Di luar lapangan, Maradona penuh gairah dan mungkin saja sikapnya terkadang keterlaluan: pria bertubuh kecil dengan selera makan besar. Dia tahu bagaimana mendorong seseorang untuk jauh lebih baik dan dirinya tidak peduli dengan apa yang dipikirkan orang lain. Perilaku itu memberinya cinta dan benci dalam ukuran sepadan.
Dia dihormati di Napoli. Tiga puluh tahun setelah bertugas di sana, wajahnya masih menghiasi dinding, papan iklan, dan tempat suci.
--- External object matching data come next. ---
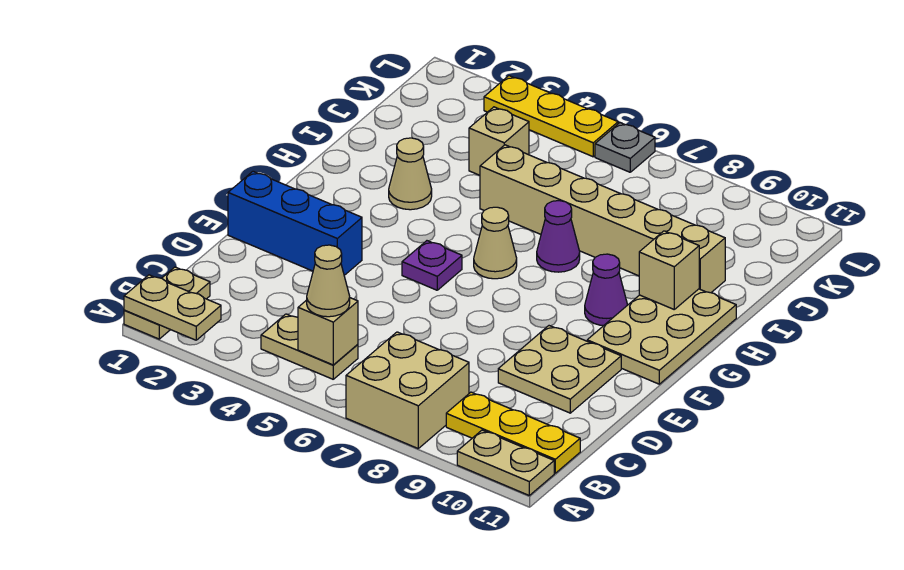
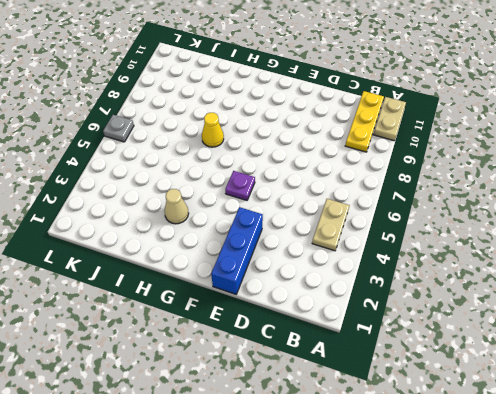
yellow cone H7 level 1 -> purple cone H7 level 1
none -> tan plate A1:B1 level 1
none -> tan brick A7:B8 level 1
none -> tan plate D9:E10 level 1

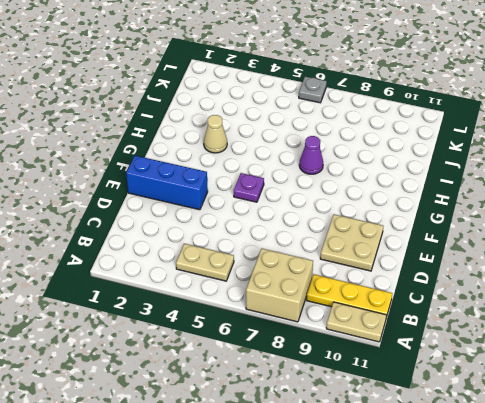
none -> tan plate A1:B1 level 1
none -> tan plate F10:H11 level 1
none -> tan cone G6 level 1

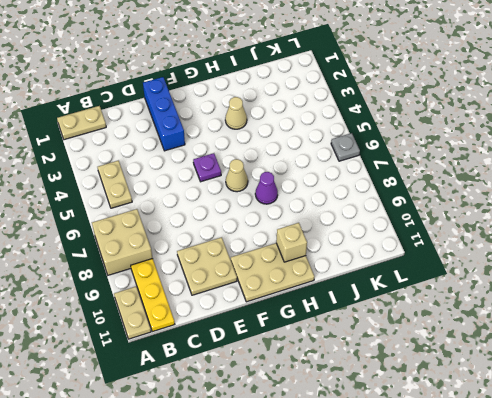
none -> purple cone G9 level 1
none -> tan brick I5:I10 level 1
none -> tan brick J4 level 1

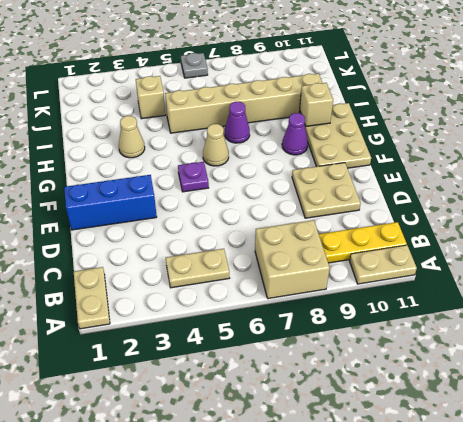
none -> yellow plate L3:L5 level 1
none -> tan plate A1:A2 level 2
none -> tan brick B5 level 2

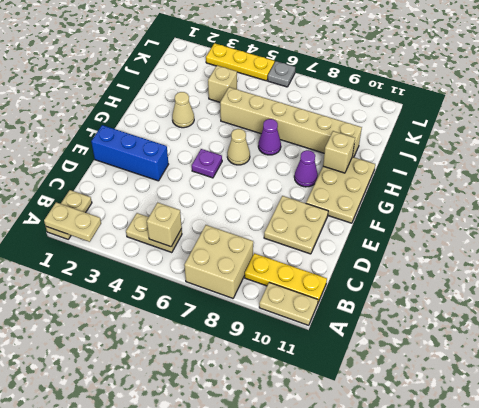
none -> tan cone B5 level 3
Di Argentina sendiri, Maradona sangat diagungkan.
“Maradona bukan sembarang orang. Dia adalah pria yang terpaku pada bola kulit,” ungkap penyanyi Argentina, Calamaro, dalam lagunya "Maradona". Dirinya juga menyebutkan, tidak peduli dengan kekacauan apa yang Maradona hadapi. "Dia adalah temanku dan dia orang hebat."
Maradona dengan keras memperjuangkan Argentina, termasuk klaim-klaim kontroversial atas Malvinas, pulau-pulau di Inggris yang dikenal sebagai Falklands. Dirinya sudah dianggap sebagai pemimpin sayap kiri Amerika Latin, termasuk Fidel Castro dari Kuba dan Hugo Chavez dari Venezuela. Di Italia, dia berbicara atas nama orang miskin; di selatan, melawan orang kaya di utara.
Di lapangan, Maradona juga personifikasi Argentina dan bukan hanya karena kecemerlangannya yang tak terbantahkan. Kelicikannya, kecintaannya pada saingannya, dan kecurigaannya yang dalam terhadap otoritas menandai sepak bolanya.